◆ Requirement:
No line before the one holding "f_number: 4.2" is to be copied; that line and all after it, through the end of the listing, are returned exactly, minus pictures.

※ ※ ※

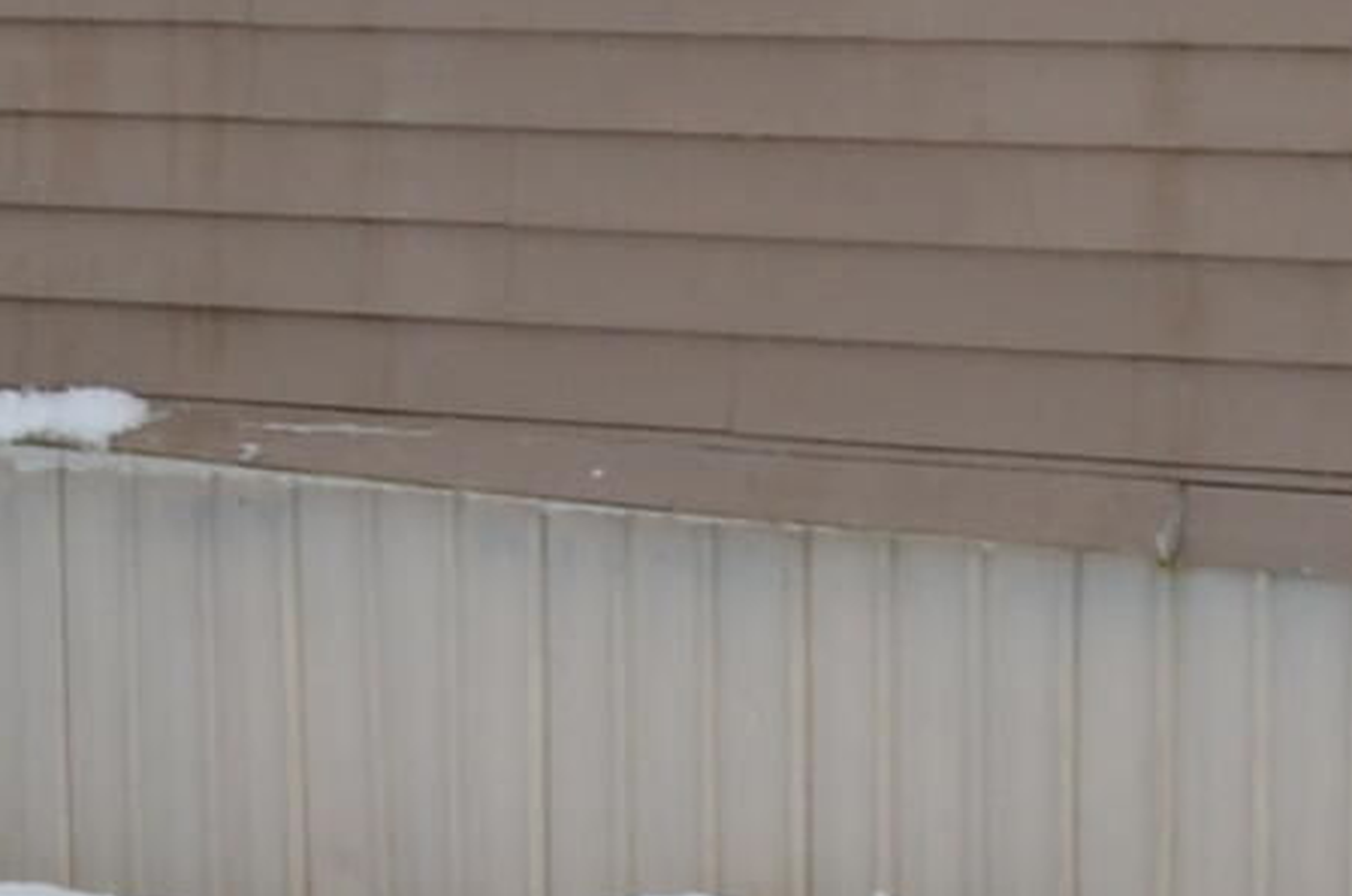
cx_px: -1126
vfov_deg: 6.1
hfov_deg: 8.9
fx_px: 8285
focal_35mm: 221
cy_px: -370
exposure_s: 1/125
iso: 320
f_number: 5.6
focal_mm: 22
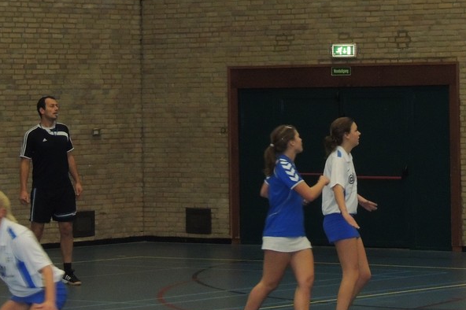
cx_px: 288
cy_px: 17
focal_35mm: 189
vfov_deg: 7.2
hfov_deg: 10.9
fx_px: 2445
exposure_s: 1/60
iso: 800
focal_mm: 18.7
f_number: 4.2
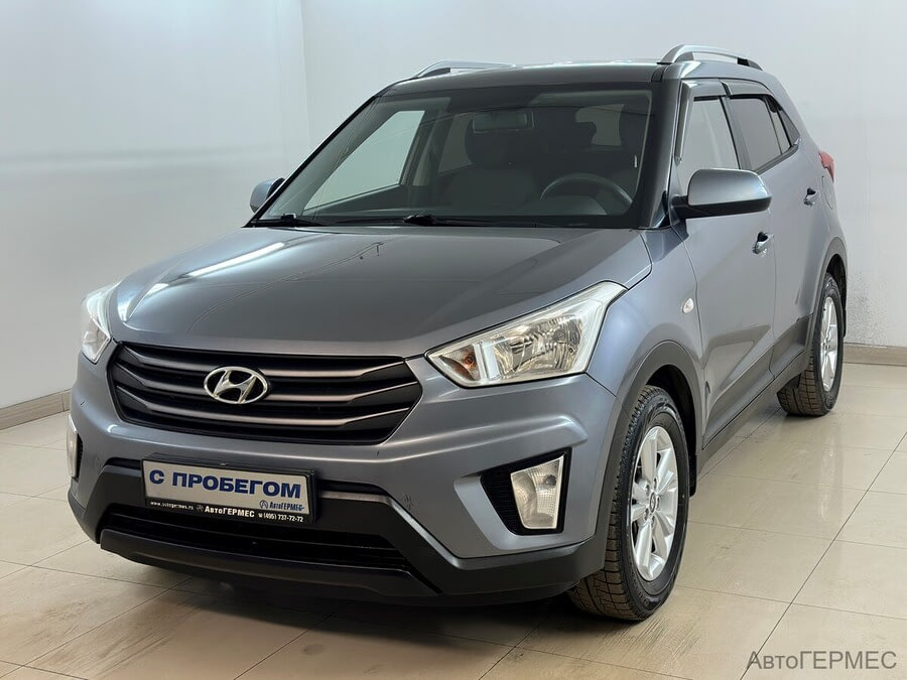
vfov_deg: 30.3
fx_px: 1258
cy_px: 340
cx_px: 454
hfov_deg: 39.7
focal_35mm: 48
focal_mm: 6.86
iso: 64
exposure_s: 1/100
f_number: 1.78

※ ※ ※

◆ Exercise output:
f_number: 4.2
vfov_deg: 30.3
fx_px: 1258
cy_px: 340
cx_px: 454
hfov_deg: 39.7
focal_35mm: 48
focal_mm: 6.86
iso: 64
exposure_s: 1/100
f_number: 1.78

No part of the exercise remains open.